Каким-то сокровенным чувством Златоуст прозревал и тайну своего художнического призвания, своей страстной любви к искусству и своей временами дикой ненависти к нему. Неосознанно, чутьем, благодаря возникавшей в его душе веренице образов он догадывался, что искусство представляет собой сплав отцовского и материнского мира; оно может возникнуть в до крайности чувственной сфере и привести к предельно отвлеченным понятиям, или же оно может брать свое начало в мире чистого разума и заканчиваться в мире самой полнокровной плоти. У всех творений искусства, как, например, Богородица мастера, которые были воистину возвышенными и не относились к умелым подделкам, а были исполнены вечной тайны, у всех подлинных, несомненных творений искусства было это опасное, улыбчивое двуличие, это сочетание мужского и женского начала, это соединение плотских влечений и чистой духовности. Но лучше всего эта двойственность лица праматери Евы проявится, если когда-нибудь удастся создать ее образ.
В искусстве, в жизни художника Златоуст видел возможность примирения присущих ему глубочайших противоречий, а то и возможность создавать замечательные, небывалые олицетворения двойственности своей натуры. Но искусство не было чистым даром, оно не давалось просто так, за него нужно было платить высокую цену, оно требовало жертв. Более трех лет Златоуст приносил ему в жертву самый высокий и самый насущный после любовных наслаждений дар — свободу. Свобода, блуждание в пространстве без границ, приволье бродячей жизни, одиночество и независимость — все это он принес в жертву. И пусть другие считали его своенравным, строптивым и довольно эгоистичным, когда он время от времени забывал о мастерской и, впав в неистовство, пренебрегал работой, для него самого такая жизнь была рабством и нередко казалась ему невыносимо тягостной. Он обязан был повиноваться не мастеру, не будущему или необходимости удовлетворять естественные потребности, а самому искусству. Искусство же, это внешне столь одухотворенное божество, нуждалось в столь ничтожных вещах!

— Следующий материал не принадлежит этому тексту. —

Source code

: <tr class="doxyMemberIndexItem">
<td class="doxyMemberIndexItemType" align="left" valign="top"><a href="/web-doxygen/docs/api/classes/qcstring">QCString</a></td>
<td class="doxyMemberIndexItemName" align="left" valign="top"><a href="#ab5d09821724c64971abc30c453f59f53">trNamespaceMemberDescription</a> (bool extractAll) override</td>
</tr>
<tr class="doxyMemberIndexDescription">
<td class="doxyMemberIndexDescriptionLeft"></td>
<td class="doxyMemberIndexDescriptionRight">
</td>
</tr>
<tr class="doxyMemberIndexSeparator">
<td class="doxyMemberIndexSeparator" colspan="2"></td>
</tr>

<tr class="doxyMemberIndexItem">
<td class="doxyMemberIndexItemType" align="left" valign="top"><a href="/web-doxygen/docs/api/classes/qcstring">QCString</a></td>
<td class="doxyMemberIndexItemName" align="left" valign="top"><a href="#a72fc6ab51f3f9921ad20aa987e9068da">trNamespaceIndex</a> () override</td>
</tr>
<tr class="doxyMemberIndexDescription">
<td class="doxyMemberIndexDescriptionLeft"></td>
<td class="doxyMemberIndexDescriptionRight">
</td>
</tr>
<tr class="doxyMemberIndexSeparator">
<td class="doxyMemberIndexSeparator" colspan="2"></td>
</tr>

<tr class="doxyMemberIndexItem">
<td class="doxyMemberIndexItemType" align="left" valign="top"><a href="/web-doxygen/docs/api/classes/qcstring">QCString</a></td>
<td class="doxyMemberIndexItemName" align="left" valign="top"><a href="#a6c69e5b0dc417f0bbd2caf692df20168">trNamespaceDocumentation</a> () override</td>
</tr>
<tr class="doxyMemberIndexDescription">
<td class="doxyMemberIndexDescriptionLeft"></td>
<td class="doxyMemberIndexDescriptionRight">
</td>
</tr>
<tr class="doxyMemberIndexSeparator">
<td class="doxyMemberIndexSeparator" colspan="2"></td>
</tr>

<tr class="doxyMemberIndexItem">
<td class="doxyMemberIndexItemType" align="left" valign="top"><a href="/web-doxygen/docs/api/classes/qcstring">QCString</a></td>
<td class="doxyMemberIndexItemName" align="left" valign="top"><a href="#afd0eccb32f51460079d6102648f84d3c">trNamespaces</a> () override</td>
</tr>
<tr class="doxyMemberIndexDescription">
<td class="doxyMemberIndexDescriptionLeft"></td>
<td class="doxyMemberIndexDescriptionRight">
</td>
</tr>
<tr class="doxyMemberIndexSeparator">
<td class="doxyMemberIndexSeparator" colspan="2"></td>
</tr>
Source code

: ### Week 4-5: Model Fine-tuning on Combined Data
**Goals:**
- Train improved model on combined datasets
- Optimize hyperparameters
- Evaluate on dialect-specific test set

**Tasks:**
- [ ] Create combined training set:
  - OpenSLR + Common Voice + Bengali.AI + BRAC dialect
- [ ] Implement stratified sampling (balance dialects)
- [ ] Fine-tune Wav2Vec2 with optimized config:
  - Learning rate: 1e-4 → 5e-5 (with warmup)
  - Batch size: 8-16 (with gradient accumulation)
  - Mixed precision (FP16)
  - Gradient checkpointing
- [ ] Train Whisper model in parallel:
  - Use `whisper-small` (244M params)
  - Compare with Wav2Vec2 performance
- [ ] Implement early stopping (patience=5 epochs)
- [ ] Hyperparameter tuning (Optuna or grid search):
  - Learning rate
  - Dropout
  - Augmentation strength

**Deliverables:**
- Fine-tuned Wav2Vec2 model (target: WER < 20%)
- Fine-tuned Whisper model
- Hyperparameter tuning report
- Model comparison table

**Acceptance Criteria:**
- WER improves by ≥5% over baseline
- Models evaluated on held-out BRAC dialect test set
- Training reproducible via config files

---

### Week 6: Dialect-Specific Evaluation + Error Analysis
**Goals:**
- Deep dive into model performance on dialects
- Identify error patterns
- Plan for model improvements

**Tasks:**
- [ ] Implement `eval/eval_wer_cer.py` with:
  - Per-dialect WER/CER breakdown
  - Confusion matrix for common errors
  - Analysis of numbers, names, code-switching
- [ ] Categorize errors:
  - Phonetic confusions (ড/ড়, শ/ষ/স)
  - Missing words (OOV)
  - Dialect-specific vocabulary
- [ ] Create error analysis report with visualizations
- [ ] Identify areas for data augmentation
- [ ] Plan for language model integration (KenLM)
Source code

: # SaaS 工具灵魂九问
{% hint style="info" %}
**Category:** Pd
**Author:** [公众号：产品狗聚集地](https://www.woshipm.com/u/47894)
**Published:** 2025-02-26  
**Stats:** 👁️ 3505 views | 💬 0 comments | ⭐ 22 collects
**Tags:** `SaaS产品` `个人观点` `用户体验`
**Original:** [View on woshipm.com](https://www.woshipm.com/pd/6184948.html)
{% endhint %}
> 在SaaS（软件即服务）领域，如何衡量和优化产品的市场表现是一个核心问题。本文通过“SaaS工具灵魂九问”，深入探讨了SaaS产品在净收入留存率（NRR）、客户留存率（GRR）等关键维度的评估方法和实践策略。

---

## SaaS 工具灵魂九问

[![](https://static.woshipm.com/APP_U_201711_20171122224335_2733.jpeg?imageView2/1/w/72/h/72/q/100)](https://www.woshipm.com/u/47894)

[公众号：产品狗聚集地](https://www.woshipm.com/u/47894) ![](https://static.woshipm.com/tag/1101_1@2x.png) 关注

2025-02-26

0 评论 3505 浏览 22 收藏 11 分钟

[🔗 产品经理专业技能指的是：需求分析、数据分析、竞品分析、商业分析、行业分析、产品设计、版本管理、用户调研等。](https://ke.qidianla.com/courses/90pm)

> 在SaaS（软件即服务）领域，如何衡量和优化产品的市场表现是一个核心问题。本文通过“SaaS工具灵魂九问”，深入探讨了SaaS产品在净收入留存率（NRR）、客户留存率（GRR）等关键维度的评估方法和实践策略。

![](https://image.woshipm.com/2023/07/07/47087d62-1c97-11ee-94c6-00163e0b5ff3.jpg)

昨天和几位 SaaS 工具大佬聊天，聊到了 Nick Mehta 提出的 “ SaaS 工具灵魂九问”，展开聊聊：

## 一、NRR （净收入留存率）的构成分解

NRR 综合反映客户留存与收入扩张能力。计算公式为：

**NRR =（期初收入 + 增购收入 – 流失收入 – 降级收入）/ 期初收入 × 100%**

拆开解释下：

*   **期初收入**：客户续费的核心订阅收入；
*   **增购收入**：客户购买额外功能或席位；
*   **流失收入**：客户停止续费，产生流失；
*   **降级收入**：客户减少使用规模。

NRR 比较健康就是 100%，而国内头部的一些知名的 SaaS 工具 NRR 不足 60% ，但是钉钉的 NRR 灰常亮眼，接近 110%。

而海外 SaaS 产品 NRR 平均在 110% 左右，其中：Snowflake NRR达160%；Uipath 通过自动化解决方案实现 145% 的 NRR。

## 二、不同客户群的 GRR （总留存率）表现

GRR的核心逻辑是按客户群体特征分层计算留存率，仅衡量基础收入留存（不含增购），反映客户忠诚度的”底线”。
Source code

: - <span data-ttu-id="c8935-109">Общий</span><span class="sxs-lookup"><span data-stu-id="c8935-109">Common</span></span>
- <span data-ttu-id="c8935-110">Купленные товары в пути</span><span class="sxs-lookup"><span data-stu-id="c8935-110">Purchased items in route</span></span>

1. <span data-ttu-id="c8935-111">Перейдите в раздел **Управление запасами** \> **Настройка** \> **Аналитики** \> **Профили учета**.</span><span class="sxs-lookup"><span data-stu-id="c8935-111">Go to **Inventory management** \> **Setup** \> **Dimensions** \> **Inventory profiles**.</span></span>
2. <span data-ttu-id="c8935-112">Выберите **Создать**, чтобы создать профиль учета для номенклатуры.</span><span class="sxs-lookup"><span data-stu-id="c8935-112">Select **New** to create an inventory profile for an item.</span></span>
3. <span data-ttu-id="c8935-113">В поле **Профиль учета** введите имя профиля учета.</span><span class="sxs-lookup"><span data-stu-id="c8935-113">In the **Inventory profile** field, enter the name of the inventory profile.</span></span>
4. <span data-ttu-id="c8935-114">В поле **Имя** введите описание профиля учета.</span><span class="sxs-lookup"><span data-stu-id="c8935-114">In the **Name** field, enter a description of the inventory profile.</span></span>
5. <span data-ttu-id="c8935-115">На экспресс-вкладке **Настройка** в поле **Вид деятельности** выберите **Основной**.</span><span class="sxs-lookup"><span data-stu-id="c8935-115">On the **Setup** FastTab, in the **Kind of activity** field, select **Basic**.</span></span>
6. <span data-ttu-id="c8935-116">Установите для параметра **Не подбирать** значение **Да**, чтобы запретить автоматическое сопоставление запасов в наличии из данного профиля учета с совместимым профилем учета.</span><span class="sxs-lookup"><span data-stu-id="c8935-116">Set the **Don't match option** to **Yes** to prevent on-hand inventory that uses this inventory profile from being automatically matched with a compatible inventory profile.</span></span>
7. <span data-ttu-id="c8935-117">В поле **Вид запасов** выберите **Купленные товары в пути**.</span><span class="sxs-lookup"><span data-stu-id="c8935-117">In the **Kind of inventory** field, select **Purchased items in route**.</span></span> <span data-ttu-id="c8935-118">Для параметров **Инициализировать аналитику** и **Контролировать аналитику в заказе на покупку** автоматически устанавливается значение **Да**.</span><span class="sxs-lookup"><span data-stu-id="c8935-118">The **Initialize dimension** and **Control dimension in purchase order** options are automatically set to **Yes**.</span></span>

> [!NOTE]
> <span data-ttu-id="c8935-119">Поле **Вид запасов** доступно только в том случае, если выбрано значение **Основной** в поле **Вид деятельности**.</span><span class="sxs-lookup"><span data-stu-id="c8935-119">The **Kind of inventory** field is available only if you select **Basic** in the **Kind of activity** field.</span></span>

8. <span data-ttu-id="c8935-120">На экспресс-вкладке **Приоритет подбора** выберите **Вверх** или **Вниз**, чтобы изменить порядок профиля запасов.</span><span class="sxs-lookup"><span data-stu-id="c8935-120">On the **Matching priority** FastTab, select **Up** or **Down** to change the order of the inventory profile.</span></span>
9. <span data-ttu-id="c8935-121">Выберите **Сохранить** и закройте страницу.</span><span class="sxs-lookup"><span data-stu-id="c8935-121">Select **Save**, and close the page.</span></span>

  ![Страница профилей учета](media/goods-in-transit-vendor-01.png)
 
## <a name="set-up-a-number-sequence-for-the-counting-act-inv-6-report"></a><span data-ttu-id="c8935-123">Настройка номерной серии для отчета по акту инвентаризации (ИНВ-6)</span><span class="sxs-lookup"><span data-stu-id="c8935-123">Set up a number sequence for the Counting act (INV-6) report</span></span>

Оно нуждалось в крыше над головой, оно нуждалось в инструментах, в дереве, в глине, в красках и золоте, оно требовало труда и терпения. Ему он пожертвовал дикой вольницей лесов, упоением безбрежными далями, терпким и сладостным предвкушением опасности, гордостью нищеты и вынужден был, с отвращением и скрежетом зубовным, приносить эту жертву снова и снова.